[[ Extracted records, beginning ]]

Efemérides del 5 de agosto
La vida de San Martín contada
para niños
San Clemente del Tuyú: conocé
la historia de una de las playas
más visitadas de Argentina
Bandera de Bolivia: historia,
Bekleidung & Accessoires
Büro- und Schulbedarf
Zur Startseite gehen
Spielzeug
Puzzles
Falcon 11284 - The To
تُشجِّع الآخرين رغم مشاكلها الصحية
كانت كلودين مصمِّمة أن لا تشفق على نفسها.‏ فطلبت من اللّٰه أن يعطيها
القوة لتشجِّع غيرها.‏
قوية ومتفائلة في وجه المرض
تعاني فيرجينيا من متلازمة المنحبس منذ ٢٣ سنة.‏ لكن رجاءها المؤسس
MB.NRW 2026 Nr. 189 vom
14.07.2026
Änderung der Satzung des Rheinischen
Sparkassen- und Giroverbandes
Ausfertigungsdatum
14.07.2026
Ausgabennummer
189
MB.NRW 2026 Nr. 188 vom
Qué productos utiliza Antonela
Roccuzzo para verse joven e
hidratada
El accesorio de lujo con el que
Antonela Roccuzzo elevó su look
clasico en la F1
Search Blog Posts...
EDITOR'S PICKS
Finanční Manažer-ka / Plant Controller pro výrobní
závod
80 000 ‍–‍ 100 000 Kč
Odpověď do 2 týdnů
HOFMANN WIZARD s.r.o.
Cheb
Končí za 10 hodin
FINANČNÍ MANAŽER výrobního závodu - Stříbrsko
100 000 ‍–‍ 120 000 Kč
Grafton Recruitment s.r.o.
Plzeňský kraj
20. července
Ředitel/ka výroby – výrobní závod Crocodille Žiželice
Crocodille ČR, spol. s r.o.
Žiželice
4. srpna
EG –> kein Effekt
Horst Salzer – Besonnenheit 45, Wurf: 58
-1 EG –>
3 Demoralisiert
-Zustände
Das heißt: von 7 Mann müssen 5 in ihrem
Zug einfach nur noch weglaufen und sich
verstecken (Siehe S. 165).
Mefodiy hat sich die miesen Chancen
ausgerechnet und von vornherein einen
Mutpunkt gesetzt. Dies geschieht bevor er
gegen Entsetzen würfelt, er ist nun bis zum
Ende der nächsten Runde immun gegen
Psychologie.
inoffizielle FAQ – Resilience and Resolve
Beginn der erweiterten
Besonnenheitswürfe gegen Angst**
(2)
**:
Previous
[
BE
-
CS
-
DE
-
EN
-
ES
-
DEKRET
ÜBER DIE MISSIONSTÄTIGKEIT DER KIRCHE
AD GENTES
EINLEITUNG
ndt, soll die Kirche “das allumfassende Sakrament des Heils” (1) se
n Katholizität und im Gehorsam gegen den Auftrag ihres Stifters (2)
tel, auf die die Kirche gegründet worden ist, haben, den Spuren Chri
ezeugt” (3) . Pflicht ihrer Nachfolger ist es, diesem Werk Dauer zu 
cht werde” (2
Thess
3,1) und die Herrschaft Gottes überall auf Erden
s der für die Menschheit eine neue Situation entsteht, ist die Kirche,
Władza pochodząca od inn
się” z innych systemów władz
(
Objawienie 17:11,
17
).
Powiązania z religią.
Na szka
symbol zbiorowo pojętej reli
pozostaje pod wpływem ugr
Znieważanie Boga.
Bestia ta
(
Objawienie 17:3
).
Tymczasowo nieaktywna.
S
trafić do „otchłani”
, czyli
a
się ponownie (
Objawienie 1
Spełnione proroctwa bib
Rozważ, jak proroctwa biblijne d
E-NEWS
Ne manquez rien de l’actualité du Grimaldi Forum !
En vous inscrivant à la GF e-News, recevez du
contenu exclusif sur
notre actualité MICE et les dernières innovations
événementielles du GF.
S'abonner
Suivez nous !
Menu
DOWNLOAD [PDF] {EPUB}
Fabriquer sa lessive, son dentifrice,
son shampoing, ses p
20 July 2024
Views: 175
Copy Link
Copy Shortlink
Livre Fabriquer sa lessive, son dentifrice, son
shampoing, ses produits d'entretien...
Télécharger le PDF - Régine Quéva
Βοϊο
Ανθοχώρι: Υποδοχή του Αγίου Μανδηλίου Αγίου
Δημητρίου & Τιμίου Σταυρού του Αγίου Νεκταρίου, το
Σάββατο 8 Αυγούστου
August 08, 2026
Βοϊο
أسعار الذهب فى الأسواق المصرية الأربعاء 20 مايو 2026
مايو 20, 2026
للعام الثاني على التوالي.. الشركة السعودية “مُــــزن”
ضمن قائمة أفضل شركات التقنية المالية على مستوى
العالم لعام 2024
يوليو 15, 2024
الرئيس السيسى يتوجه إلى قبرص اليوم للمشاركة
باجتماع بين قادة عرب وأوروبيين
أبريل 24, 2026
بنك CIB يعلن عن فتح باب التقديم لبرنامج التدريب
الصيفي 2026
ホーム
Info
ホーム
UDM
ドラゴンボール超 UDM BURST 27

[[ Extracted records, end ]]

=== What is required ===
What do the lines above say from the one containing "Ředitel/ka výroby –" down to the one containing "Psychologie."? Return them exactly, both end lines included, and only them.

=== Task solution ===
Ředitel/ka výroby – výrobní závod Crocodille Žiželice
Crocodille ČR, spol. s r.o.
Žiželice
4. srpna
EG –> kein Effekt
Horst Salzer – Besonnenheit 45, Wurf: 58
-1 EG –>
3 Demoralisiert
-Zustände
Das heißt: von 7 Mann müssen 5 in ihrem
Zug einfach nur noch weglaufen und sich
verstecken (Siehe S. 165).
Mefodiy hat sich die miesen Chancen
ausgerechnet und von vornherein einen
Mutpunkt gesetzt. Dies geschieht bevor er
gegen Entsetzen würfelt, er ist nun bis zum
Ende der nächsten Runde immun gegen
Psychologie.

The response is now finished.